Hassey v. Hassey, 85 Mass.App.Ct. 518 (June 25, 2014)

This case involves an 21-year marriage in which Husband was the primary wage earner and Wife, excluding a brief stint in the late 80s, worked solely in the home. During the marriage, Husband invested in and obtained a greater interest in his dental practice – creating a difficult to estimate income stream which could continue to grow in the future. The judge issued a “self-modifying” alimony order ($8,500 monthly, plus 30% of all Husband’s income above $250,000, to be reported by Husband to Wife on a quarterly basis). Husband appealed the alimony order, arguing that it did not comply with the Alimony Reform Act.

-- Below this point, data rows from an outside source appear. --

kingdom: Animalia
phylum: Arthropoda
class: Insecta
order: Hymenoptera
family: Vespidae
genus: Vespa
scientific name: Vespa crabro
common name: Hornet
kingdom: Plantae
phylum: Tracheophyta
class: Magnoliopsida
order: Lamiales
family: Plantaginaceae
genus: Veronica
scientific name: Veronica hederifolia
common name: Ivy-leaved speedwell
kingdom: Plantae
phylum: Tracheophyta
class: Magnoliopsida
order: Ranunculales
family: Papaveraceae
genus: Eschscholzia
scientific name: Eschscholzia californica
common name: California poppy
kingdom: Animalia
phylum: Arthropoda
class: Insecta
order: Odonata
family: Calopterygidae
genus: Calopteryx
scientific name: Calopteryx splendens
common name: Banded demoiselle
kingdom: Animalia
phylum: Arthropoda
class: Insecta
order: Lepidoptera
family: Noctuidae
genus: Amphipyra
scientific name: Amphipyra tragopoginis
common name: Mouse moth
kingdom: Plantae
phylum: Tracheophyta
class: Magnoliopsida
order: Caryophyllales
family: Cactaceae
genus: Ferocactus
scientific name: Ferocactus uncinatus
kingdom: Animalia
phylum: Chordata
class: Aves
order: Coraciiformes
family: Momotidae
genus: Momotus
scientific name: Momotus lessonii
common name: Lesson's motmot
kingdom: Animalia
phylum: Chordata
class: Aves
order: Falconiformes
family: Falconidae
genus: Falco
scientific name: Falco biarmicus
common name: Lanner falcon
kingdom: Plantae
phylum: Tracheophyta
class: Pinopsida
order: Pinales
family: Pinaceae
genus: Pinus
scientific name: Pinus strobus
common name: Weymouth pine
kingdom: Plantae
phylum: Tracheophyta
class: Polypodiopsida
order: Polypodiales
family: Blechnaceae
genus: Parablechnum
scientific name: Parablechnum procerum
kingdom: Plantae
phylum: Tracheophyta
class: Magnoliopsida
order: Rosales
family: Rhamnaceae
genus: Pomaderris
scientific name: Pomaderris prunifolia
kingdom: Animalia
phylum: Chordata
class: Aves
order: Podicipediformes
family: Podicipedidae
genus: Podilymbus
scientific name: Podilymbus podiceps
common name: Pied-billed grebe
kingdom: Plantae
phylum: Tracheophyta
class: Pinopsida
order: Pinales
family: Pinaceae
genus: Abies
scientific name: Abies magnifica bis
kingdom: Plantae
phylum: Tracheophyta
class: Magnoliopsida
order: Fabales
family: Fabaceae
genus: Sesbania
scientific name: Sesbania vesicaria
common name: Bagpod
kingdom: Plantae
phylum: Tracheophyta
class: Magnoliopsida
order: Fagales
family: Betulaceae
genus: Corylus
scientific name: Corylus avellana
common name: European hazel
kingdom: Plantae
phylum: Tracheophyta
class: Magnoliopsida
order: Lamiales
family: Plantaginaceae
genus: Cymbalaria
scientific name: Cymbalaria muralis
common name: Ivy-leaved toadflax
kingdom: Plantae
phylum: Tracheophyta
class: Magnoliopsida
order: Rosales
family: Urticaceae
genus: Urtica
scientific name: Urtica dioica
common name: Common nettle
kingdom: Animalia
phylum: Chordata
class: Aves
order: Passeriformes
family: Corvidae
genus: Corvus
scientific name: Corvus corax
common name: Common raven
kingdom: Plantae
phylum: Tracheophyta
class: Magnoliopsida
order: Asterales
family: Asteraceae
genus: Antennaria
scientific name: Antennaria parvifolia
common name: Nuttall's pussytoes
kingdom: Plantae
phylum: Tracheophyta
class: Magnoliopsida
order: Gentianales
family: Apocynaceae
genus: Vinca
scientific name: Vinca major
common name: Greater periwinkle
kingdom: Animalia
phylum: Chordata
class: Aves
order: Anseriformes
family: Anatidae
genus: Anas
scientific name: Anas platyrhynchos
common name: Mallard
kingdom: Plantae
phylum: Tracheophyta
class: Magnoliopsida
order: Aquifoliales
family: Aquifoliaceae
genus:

The SJC agreed, holding that the award of $8,500 a month was to high, because it exceeded the 30%-35% presumptive maximum without any findings of Wife’s need (alimony “should generally not exceed the recipient’s need or 30 to 35 per cent of the different between the parties’ gross incomes.” G. L. c. 208, § 53(b)). The court also rejected the “self-modifying” portion of the order. They provided two reasons for rejecting this portion: (1) modifications must be based on judicial determinations supported by subsidiary findings of fact which show one party’s need and the other’s ability to pay, and this order was not based on a judicial determination, supported by subsidiary findings of fact, of an increase in the Wife’s need accompanied by the Husband’s ability to pay; and (2) the order is inequitable because it requires only Husband to disclose quarterly income, without requiring Wife to account for changes in her income which would affect her need for alimony.

Finally, the trial judge’s order set the alimony to terminate at Husband’s “retirement as defined in the [alimony reform act].” As there is not definition of “retirement” in the act, the SJC vacated this portion in order to have the point clarified on remand.